[TASK REQUIREMENTS]
A: In the text about Umberto Eco, who made the video of Eco walking through his library?
B: In the text about Umberto Eco, copy the part starting with "It wasn’t until" and going on through "all human knowledge.", and switch "library" to "book collection".

[PASSAGE PROVIDED]
+ + + +

It wasn’t until he died, in 2016, that the celebrated Italian author and philosopher Umberto Eco went properly viral. Resurfaced as a listicle of sorts, his 1995 essay delineating the salient features of fascism seemed newly timely then, not just as so-called shareable content, but also as tribute to Eco’s deep consideration of how words mean what they mean, and why it matters. Even more widely shared, however, was something wholly wordless: a video of Eco striding through his enormous personal library, which gradually reveals itself as preposterously vast. With the camera tracking his every turn down new book-lined corridors, a sort of sublime rapture sets in; it’s a bit like Danny Torrance Big-Wheeling through the Overlook Hotel in The Shining, except what’s spine-tingling here isn’t creepy twin-girl ghosts but the simultaneous magnificence and precariousness of all human knowledge.
Bibliophiles who passed that video around should be delighted to know its originator, Davide Ferrario, now has added essential context, by making it the opening of his new documentary, Umberto Eco – A Library of the World (2023). An affirming experience for those who line their living spaces with physical media in one form or another, Ferrario’s film also offers an apt memorial to Eco the avuncular public intellectual, whose eclectic scholarship covered other stubbornly topical cultural phenomena such as misinformation, conspiracy theories, and the tech-abetted evolution of semiotics.

+ + + +

[INFORMATION SHOWN]

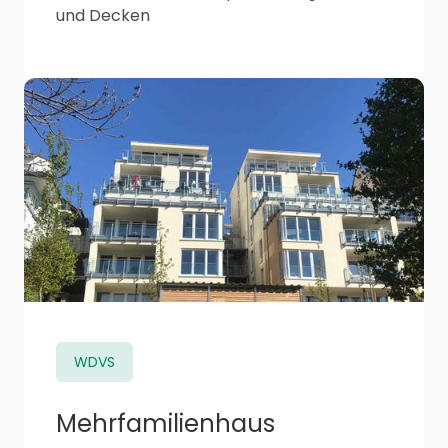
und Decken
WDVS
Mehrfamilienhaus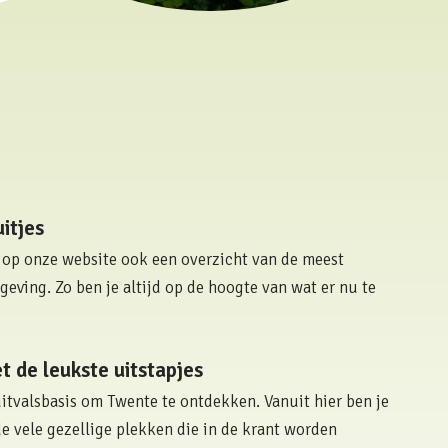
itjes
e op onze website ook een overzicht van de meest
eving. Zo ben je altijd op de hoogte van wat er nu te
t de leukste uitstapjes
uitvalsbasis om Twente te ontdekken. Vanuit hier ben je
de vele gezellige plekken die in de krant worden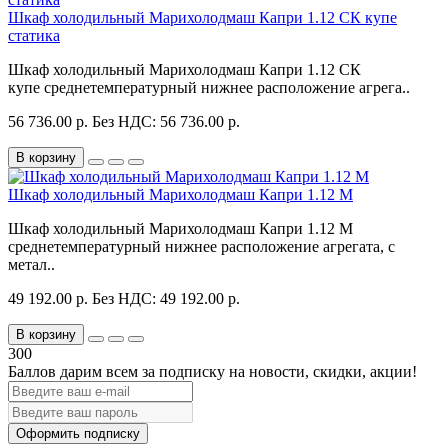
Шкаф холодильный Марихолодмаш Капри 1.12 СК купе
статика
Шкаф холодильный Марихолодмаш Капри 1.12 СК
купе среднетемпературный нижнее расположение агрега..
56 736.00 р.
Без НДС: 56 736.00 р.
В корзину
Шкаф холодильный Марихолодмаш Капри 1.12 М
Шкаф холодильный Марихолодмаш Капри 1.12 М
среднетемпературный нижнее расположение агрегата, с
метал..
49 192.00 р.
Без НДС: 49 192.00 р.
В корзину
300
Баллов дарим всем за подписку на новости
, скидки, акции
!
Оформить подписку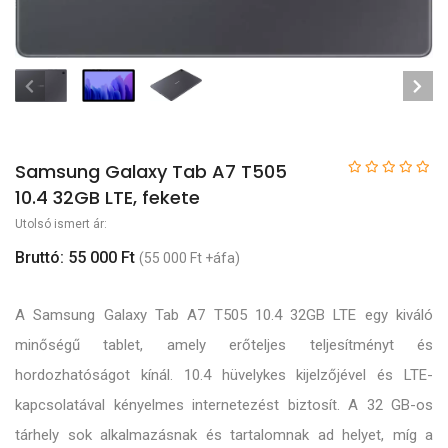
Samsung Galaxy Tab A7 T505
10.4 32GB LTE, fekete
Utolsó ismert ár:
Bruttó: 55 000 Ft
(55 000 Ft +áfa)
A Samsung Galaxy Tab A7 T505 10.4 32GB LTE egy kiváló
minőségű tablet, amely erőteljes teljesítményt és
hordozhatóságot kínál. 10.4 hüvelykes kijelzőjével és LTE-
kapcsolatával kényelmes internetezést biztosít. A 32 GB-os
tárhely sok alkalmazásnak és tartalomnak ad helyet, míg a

+ + + +

[ANSWERS TO THE EXERCISE]
A: Davide Ferrario

B:
It wasn’t until he died, in 2016, that the celebrated Italian author and philosopher Umberto Eco went properly viral. Resurfaced as a listicle of sorts, his 1995 essay delineating the salient features of fascism seemed newly timely then, not just as so-called shareable content, but also as tribute to Eco’s deep consideration of how words mean what they mean, and why it matters. Even more widely shared, however, was something wholly wordless: a video of Eco striding through his enormous personal book collection, which gradually reveals itself as preposterously vast. With the camera tracking his every turn down new book-lined corridors, a sort of sublime rapture sets in; it’s a bit like Danny Torrance Big-Wheeling through the Overlook Hotel in The Shining, except what’s spine-tingling here isn’t creepy twin-girl ghosts but the simultaneous magnificence and precariousness of all human knowledge.